# Text section
_____

So what did FTX do, and what was the fraud? FTX was a crypto exchange. That’s a place where people go to buy and sell crypto, and pay FTX a fee for the privilege of doing so. FTX also did a fair bit of crypto investing and speculation in its own right on the side, but that wasn’t the main gig.
Investing and speculation was SBF’s original business venture. He got his start working for a traditional hedge fund, then got interested in crypto and started his own fund, Alameda Research, to make trades that took advantage of inefficiencies in the patchwork crypto market. He was successful, and so a legend was born. FTX was born from Alameda, but was spun off to be its own thing, an exchange rather than a hedge fund (although, again, it did some investing and stuff on the side). Alameda continued under the leadership of SBF’s sometime-paramour, Caroline Ellison.
FTX was brought low by two main sins:
Their bookkeeping was basically non-existent. One way to think of SBF’s career trajectory was that he started off in traditional finance, with hordes of accountants and risk managers. Those guys are a drag; their job is to tell swashbuckling traders “no.” SBF was a swashbuckling trader, and so he set up his own firm without accountants or risk managers. This, it turns out, was a bad idea.

_____

# Description of the task
In the text about FTX, who led Alameda Research after FTX was spun off?

# Dataset excerpt
_____

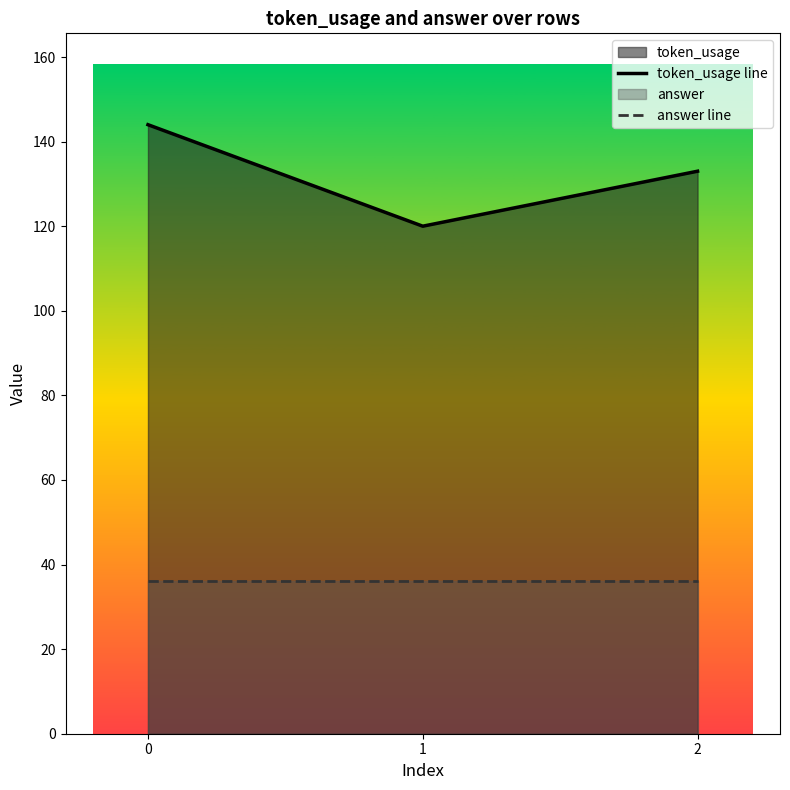

Is the value of answer line at 0 greater than the value of token_usage line at 0?

No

_____

# Written solution
Caroline Ellison